TASK TO CARRY OUT → Within the records below, filter for lines carrying the word "center" and copy them.

-- Opening Marker --

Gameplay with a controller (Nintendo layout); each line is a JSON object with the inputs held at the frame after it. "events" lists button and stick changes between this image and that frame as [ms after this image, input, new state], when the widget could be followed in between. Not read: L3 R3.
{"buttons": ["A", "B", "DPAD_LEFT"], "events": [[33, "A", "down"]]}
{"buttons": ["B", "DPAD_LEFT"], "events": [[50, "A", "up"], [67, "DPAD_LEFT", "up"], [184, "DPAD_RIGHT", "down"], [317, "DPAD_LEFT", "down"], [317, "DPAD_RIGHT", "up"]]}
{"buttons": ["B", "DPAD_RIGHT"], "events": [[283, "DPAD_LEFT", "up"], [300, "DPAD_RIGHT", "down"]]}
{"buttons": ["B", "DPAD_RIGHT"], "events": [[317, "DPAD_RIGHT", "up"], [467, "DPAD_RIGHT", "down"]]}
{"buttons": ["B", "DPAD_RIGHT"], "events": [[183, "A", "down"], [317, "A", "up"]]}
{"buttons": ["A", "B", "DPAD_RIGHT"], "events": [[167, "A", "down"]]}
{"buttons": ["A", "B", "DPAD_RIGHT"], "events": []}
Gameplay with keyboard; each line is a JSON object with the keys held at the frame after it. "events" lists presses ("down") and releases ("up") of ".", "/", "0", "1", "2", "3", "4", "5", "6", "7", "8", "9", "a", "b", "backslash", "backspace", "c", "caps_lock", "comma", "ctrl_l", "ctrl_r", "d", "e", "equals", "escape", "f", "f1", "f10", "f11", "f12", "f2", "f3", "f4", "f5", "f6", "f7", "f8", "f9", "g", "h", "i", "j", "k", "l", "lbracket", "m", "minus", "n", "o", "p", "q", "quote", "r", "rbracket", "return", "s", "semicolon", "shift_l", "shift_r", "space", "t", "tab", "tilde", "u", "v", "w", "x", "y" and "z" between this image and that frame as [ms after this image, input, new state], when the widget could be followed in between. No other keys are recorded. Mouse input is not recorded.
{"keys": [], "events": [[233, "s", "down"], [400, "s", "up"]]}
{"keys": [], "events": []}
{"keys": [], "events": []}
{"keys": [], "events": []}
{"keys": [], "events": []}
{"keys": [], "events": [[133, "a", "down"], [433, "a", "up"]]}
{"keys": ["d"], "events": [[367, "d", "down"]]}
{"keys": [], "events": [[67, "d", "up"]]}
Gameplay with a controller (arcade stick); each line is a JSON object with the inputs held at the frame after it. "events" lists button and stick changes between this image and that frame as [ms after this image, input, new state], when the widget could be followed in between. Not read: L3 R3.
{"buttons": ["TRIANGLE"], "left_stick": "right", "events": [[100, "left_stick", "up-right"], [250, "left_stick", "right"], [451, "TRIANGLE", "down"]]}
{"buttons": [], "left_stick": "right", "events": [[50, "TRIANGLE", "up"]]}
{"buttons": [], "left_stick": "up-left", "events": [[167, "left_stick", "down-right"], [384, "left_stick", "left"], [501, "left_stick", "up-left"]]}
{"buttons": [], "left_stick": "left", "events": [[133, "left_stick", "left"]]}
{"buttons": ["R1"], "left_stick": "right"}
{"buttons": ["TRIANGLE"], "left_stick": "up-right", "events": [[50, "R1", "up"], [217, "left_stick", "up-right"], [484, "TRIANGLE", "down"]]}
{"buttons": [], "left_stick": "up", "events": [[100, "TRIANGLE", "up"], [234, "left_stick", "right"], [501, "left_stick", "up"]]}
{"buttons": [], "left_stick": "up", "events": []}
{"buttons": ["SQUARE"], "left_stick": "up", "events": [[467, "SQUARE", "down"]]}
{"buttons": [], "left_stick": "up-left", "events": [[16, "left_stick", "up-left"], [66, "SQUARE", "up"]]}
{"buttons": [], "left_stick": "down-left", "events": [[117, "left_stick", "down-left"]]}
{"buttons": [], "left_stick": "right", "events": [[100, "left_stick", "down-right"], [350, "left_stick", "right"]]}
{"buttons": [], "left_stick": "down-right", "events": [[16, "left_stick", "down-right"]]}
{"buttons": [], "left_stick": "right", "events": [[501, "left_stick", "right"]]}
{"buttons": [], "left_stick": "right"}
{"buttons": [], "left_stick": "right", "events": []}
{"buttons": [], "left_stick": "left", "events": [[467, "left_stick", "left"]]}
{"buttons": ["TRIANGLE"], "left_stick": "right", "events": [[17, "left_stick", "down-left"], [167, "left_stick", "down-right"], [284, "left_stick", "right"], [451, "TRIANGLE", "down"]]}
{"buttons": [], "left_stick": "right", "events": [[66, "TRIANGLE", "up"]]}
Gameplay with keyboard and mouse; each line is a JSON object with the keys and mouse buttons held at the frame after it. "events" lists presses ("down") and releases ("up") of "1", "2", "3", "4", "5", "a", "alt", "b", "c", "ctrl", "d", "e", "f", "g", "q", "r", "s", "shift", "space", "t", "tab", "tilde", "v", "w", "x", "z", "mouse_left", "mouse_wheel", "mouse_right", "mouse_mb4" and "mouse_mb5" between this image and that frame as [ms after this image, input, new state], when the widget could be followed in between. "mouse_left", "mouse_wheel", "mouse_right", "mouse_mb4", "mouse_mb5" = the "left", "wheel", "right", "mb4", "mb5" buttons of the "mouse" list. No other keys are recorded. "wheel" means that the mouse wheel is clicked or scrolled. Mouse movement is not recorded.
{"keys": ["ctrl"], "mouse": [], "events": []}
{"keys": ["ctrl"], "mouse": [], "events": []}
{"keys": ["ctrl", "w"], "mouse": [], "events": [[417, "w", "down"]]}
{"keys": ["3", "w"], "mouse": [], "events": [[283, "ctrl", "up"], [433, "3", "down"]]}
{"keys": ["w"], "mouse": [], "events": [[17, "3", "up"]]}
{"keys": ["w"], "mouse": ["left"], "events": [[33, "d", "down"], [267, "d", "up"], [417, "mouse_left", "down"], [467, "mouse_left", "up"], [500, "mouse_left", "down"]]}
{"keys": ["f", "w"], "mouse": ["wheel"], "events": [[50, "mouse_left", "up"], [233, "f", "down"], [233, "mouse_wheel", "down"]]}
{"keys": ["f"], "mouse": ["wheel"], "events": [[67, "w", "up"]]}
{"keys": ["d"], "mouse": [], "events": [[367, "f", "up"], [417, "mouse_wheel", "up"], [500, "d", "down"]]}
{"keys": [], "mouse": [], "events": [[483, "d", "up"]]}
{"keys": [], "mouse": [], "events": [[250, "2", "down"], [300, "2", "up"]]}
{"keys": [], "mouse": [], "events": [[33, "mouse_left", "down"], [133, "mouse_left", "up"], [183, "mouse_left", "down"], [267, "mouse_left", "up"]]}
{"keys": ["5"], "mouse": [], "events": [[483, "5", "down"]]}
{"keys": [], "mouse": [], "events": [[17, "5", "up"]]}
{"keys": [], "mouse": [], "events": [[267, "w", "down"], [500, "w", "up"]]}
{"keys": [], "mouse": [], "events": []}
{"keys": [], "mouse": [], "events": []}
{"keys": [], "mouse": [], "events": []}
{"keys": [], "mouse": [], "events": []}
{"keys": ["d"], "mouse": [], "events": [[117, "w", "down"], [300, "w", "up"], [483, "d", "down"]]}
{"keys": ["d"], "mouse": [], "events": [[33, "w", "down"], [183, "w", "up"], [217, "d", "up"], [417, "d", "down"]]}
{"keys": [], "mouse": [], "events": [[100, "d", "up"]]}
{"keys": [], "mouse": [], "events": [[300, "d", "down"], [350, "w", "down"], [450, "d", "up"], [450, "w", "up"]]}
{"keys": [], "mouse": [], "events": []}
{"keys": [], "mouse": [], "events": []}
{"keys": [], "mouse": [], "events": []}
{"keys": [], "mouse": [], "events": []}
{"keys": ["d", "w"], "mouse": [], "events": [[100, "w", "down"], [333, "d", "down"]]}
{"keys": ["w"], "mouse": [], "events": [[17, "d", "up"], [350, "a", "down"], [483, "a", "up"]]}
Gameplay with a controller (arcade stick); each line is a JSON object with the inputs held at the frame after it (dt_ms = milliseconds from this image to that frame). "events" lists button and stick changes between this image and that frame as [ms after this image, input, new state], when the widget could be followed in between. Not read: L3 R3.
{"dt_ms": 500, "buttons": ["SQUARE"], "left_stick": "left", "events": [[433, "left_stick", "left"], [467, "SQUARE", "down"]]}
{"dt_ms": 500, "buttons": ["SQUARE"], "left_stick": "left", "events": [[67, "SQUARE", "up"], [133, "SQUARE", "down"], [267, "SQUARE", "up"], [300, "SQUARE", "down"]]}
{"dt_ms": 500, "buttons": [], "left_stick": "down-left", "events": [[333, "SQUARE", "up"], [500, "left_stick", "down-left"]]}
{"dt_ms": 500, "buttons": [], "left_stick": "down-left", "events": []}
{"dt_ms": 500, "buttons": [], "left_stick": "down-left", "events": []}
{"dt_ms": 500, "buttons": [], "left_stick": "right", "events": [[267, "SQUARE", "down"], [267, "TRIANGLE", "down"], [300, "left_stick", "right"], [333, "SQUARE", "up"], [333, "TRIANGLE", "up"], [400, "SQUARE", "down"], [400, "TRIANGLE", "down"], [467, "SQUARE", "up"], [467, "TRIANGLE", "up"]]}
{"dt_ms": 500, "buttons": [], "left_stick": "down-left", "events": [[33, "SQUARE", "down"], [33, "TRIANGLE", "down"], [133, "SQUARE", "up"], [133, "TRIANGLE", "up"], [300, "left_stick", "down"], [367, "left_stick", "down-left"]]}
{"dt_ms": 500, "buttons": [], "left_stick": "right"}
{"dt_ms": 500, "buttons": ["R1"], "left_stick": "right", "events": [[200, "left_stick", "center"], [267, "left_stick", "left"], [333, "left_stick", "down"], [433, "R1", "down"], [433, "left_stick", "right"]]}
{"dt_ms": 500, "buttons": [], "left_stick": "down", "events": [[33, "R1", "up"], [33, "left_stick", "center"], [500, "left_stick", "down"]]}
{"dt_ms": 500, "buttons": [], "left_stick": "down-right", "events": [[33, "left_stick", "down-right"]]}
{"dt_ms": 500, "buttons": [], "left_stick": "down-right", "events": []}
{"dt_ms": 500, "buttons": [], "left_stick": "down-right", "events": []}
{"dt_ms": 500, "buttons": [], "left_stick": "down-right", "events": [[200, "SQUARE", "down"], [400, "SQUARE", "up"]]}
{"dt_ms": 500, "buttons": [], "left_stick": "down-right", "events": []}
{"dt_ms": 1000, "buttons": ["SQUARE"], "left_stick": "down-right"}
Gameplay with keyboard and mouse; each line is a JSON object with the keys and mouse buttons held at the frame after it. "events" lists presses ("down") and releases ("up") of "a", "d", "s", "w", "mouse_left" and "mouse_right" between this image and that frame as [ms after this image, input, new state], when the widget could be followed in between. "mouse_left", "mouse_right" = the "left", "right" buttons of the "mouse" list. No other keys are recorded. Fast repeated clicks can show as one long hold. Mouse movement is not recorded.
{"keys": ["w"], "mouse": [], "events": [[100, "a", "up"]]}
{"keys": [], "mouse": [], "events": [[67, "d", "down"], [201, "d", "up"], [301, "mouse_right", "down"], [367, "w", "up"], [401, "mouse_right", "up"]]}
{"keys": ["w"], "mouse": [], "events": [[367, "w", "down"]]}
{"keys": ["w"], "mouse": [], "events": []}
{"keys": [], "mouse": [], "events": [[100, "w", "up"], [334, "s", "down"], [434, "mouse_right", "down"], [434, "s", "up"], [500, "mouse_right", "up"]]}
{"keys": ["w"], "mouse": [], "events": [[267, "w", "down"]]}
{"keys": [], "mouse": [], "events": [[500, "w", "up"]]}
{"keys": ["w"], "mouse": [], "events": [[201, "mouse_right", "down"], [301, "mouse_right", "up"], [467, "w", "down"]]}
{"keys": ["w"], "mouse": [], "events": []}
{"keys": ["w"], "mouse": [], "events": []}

-- Closing Marker --

EXERCISE OUTPUT →
{"dt_ms": 500, "buttons": ["R1"], "left_stick": "right", "events": [[200, "left_stick", "center"], [267, "left_stick", "left"], [333, "left_stick", "down"], [433, "R1", "down"], [433, "left_stick", "right"]]}
{"dt_ms": 500, "buttons": [], "left_stick": "down", "events": [[33, "R1", "up"], [33, "left_stick", "center"], [500, "left_stick", "down"]]}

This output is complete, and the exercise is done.